** SUPPLIED DATA follows **

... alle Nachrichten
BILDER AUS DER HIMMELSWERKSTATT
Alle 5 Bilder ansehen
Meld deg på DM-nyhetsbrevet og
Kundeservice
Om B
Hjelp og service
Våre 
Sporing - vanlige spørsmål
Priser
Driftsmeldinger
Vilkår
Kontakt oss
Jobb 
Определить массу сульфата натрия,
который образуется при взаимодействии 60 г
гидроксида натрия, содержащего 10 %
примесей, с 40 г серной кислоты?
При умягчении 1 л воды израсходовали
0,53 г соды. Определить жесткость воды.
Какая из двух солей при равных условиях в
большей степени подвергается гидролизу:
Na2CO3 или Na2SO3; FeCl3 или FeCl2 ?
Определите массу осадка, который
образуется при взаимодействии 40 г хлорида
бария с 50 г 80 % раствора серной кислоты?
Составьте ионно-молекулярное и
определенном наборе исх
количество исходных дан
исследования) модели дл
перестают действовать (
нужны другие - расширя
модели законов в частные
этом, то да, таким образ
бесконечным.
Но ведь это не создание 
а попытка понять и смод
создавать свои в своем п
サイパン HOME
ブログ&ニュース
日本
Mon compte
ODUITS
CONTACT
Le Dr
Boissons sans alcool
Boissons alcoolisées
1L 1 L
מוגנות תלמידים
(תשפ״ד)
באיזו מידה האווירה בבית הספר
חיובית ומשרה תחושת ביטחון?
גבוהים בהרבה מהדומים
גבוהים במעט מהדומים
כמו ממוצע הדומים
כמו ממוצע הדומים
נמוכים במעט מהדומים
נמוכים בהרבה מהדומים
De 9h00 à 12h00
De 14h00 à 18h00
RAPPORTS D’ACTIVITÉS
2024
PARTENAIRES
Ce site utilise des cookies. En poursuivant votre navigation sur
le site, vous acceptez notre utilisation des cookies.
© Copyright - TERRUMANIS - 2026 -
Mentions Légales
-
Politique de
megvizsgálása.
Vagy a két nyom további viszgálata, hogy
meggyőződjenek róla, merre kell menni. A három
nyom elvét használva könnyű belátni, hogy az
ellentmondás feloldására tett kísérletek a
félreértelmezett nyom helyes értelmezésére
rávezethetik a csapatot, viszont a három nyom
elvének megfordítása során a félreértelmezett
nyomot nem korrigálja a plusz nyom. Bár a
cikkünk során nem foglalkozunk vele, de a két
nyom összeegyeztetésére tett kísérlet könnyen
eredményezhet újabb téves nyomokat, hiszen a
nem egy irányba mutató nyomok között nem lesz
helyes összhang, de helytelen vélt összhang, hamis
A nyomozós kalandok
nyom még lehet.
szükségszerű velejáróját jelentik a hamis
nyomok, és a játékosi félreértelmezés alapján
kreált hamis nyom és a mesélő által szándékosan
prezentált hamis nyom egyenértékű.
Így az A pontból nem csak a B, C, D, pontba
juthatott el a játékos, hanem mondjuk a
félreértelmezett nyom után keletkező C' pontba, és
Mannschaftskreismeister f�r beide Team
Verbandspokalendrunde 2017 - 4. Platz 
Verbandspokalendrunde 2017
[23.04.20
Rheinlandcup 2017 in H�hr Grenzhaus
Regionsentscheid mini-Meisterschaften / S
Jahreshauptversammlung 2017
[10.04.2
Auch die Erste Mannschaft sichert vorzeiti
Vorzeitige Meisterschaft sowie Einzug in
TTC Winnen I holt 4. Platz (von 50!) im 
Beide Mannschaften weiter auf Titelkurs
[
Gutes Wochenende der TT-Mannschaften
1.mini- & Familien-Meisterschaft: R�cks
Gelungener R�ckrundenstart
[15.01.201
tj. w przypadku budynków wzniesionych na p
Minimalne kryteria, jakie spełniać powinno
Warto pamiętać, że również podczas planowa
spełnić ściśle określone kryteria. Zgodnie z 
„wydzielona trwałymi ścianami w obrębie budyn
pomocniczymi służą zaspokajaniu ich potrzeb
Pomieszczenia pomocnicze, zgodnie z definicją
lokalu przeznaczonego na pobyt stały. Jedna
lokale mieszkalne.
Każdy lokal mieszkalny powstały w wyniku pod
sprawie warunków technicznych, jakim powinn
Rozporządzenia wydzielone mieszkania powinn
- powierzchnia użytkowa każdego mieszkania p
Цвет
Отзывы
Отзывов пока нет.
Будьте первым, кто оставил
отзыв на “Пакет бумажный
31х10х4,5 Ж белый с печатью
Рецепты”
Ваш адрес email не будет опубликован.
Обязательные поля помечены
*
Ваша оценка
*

** End of SUPPLIED DATA **

*YOUR OBJECTIVE*
Retype the data precisely.

*RESULT OF THE TASK*
... alle Nachrichten
BILDER AUS DER HIMMELSWERKSTATT
Alle 5 Bilder ansehen
Meld deg på DM-nyhetsbrevet og
Kundeservice
Om B
Hjelp og service
Våre 
Sporing - vanlige spørsmål
Priser
Driftsmeldinger
Vilkår
Kontakt oss
Jobb 
Определить массу сульфата натрия,
который образуется при взаимодействии 60 г
гидроксида натрия, содержащего 10 %
примесей, с 40 г серной кислоты?
При умягчении 1 л воды израсходовали
0,53 г соды. Определить жесткость воды.
Какая из двух солей при равных условиях в
большей степени подвергается гидролизу:
Na2CO3 или Na2SO3; FeCl3 или FeCl2 ?
Определите массу осадка, который
образуется при взаимодействии 40 г хлорида
бария с 50 г 80 % раствора серной кислоты?
Составьте ионно-молекулярное и
определенном наборе исх
количество исходных дан
исследования) модели дл
перестают действовать (
нужны другие - расширя
модели законов в частные
этом, то да, таким образ
бесконечным.
Но ведь это не создание 
а попытка понять и смод
создавать свои в своем п
サイパン HOME
ブログ&ニュース
日本
Mon compte
ODUITS
CONTACT
Le Dr
Boissons sans alcool
Boissons alcoolisées
1L 1 L
מוגנות תלמידים
(תשפ״ד)
באיזו מידה האווירה בבית הספר
חיובית ומשרה תחושת ביטחון?
גבוהים בהרבה מהדומים
גבוהים במעט מהדומים
כמו ממוצע הדומים
כמו ממוצע הדומים
נמוכים במעט מהדומים
נמוכים בהרבה מהדומים
De 9h00 à 12h00
De 14h00 à 18h00
RAPPORTS D’ACTIVITÉS
2024
PARTENAIRES
Ce site utilise des cookies. En poursuivant votre navigation sur
le site, vous acceptez notre utilisation des cookies.
© Copyright - TERRUMANIS - 2026 -
Mentions Légales
-
Politique de
megvizsgálása.
Vagy a két nyom további viszgálata, hogy
meggyőződjenek róla, merre kell menni. A három
nyom elvét használva könnyű belátni, hogy az
ellentmondás feloldására tett kísérletek a
félreértelmezett nyom helyes értelmezésére
rávezethetik a csapatot, viszont a három nyom
elvének megfordítása során a félreértelmezett
nyomot nem korrigálja a plusz nyom. Bár a
cikkünk során nem foglalkozunk vele, de a két
nyom összeegyeztetésére tett kísérlet könnyen
eredményezhet újabb téves nyomokat, hiszen a
nem egy irányba mutató nyomok között nem lesz
helyes összhang, de helytelen vélt összhang, hamis
A nyomozós kalandok
nyom még lehet.
szükségszerű velejáróját jelentik a hamis
nyomok, és a játékosi félreértelmezés alapján
kreált hamis nyom és a mesélő által szándékosan
prezentált hamis nyom egyenértékű.
Így az A pontból nem csak a B, C, D, pontba
juthatott el a játékos, hanem mondjuk a
félreértelmezett nyom után keletkező C' pontba, és
Mannschaftskreismeister f�r beide Team
Verbandspokalendrunde 2017 - 4. Platz 
Verbandspokalendrunde 2017
[23.04.20
Rheinlandcup 2017 in H�hr Grenzhaus
Regionsentscheid mini-Meisterschaften / S
Jahreshauptversammlung 2017
[10.04.2
Auch die Erste Mannschaft sichert vorzeiti
Vorzeitige Meisterschaft sowie Einzug in
TTC Winnen I holt 4. Platz (von 50!) im 
Beide Mannschaften weiter auf Titelkurs
[
Gutes Wochenende der TT-Mannschaften
1.mini- & Familien-Meisterschaft: R�cks
Gelungener R�ckrundenstart
[15.01.201
tj. w przypadku budynków wzniesionych na p
Minimalne kryteria, jakie spełniać powinno
Warto pamiętać, że również podczas planowa
spełnić ściśle określone kryteria. Zgodnie z 
„wydzielona trwałymi ścianami w obrębie budyn
pomocniczymi służą zaspokajaniu ich potrzeb
Pomieszczenia pomocnicze, zgodnie z definicją
lokalu przeznaczonego na pobyt stały. Jedna
lokale mieszkalne.
Każdy lokal mieszkalny powstały w wyniku pod
sprawie warunków technicznych, jakim powinn
Rozporządzenia wydzielone mieszkania powinn
- powierzchnia użytkowa każdego mieszkania p
Цвет
Отзывы
Отзывов пока нет.
Будьте первым, кто оставил
отзыв на “Пакет бумажный
31х10х4,5 Ж белый с печатью
Рецепты”
Ваш адрес email не будет опубликован.
Обязательные поля помечены
*
Ваша оценка
*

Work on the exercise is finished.